The Tory War on Migrant Workers’ Families

International workers are the latest target in the Tory war on the family. Catriona MacDonald explains why new laws will hurt many migrant workers and help nobody at all.

Conservatives have long considered themselves the defenders of the traditional family unit. The modern Conservative Party has turned out to be quite the opposite. Not satisfied with the two-child cap, the spiralling cost of childcare and deep cuts to social security, the Tories’ war on the family shows no signs of stopping in their final few months in office, and international workers are their latest target. Significant changes to UK immigration law aimed at reducing net migration at all costs look set to lock in the legacy of the hostile environment and cause real social and economic damage to Scotland.

From spring 2024, new restrictions will impact international workers in key industries like hospitality, as well as care workers and their families. It is not only international citizens who will be hit by new changes. Increases to the minimum salary threshold for partner visas will also affect the families of British citizens and other people settled in Scotland.

The headline change is a huge increase in the minimum salary threshold for the Skilled Worker visa from £26,200 to £38,700 from 4 April 2024. To take one example, a chef must now be paid £38,700 to be eligible for a Skilled Worker visa. The average salary for chefs in the UK is £26,000. This means as many as 95% of chef positions and other key hospitality roles are effectively no longer open to international workers. The biggest impact of this salary threshold increase will be felt in the hospitality industry, according to analysis by the Migration Observatory. Hospitality contributed £5bn to the Scottish economy in 2022, but businesses are struggling to cope when vacancies have increased by 72% since the UK left the EU. Industry body UKHospitality has warned that these changes to the Skilled Worker visa will only make this problem worse.

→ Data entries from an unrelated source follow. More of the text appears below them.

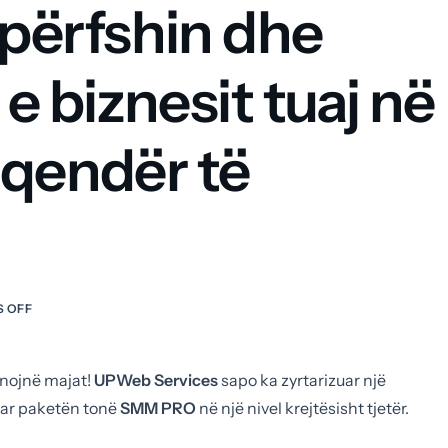
përfshin dhe
 biznesit tuaj në
 qendër të
 OFF
ynojnë majat!
UPWeb Services
sapo ka zyrtarizuar një
uar paketën tonë
SMM PRO
në një nivel krejtësisht tjetër.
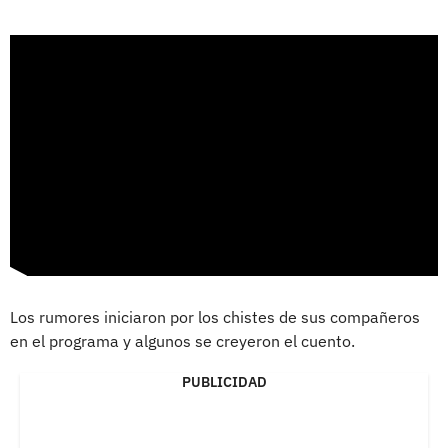
Los rumores iniciaron por los chistes de sus compañeros
en el programa y algunos se creyeron el cuento.
PUBLICIDAD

The UK Government agenda attempts to divide working and enable a downward wage spiral in Scotland.

The UK Government claims that this new salary threshold will prevent wages being undercut by cheaper overseas labour. Trade unions are familiar with these attempts to divide workers instead of addressing the real issues in the labour market. International comparisons show a fair balance can be reached. In Norway, for example, to obtain a residence permit for work purposes, an international worker’s pay and working conditions must not be poorer than they would be for an equivalent Norwegian worker.

In any case, the new salary threshold will have a limited impact on immigration numbers. More than half of all Skilled Worker visas were in the Health and Care category last year, and these workers are exempt from the salary threshold. Reducing the number of international care workers is a priority for the UK Government. Since it cannot target their wages, it has instead turned to their families. In 2023, there were 120,000 partners and children granted visas as dependants of Skilled Workers in the Care Worker and Senior Care Worker categories. This works out at as just over one family member per care worker, which the UK Government called “disproportionate”. As of 11 March 2024, these two visa categories are banned from bringing their partners and children with them to the UK. This means care workers – lauded a few short years ago as essential frontline workers in the pandemic – now face an impossible choice between splitting up their families and missing out on work opportunities. It is likely that many will choose to take their highly sought skills elsewhere. Since the UK Government introduced a similar ban on dependants for most international students, their numbers have dropped by more than a third.

Meanwhile, Scotland’s care sector is facing a recruitment crisis. Nearly half of social care service providers have unfilled vacancies. Unison and GMB have strongly criticised the UK Government’s new restrictions on international care workers. Crossing 120,000 people off the annual migration figures may appeal to a UK Government obsessed with immigration, but it comes at the cost of essential public services. The result is that people in need of care are forced to turn to mainly female family members to fill in the gaps left by overstretched social care providers.

British citizens with international families might expect to be treated more fairly. But the UK Government’s plan is that British citizens and those settled in Scotland whose non-British partners require visas will have to be earning a minimum of £38,700 – a huge increase on the current minimum income threshold of £18,600 and well over Scotland’s median salary of just over £30,000. Much like the two-child cap on social security, this is effectively a restriction on the rights of low-paid workers to start families. After public outrage, the UK Government has staggered implementation to £29,000 from 11 April 2024, followed by two further increases to reach the final threshold of £38,700 in early 2025. It is unlikely that the Tories will be in power to see this policy through, but Labour have not committed to reversing it, despite previous plans to scrap the minimum income requirement for partner visas entirely.Reversing the hostile environment must be a key priority for the next UK Government to protect workers and prevent further social and economic harm. Immigration remains reserved to Westminster, despite efforts by the Scottish Government to negotiate a tailored immigration policy for Scotland and to reframe the issue with proposals for a better immigration system for an independent Scotland. When the Westminster parties swap seats in the coming months, the new UK Government must change direction and deliver a fair deal for all workers who have chosen to make Scotland their home.

Catriona MacDonald is an immigration paralegal and former immigration and asylum caseworker for a Member of the UK Parliament.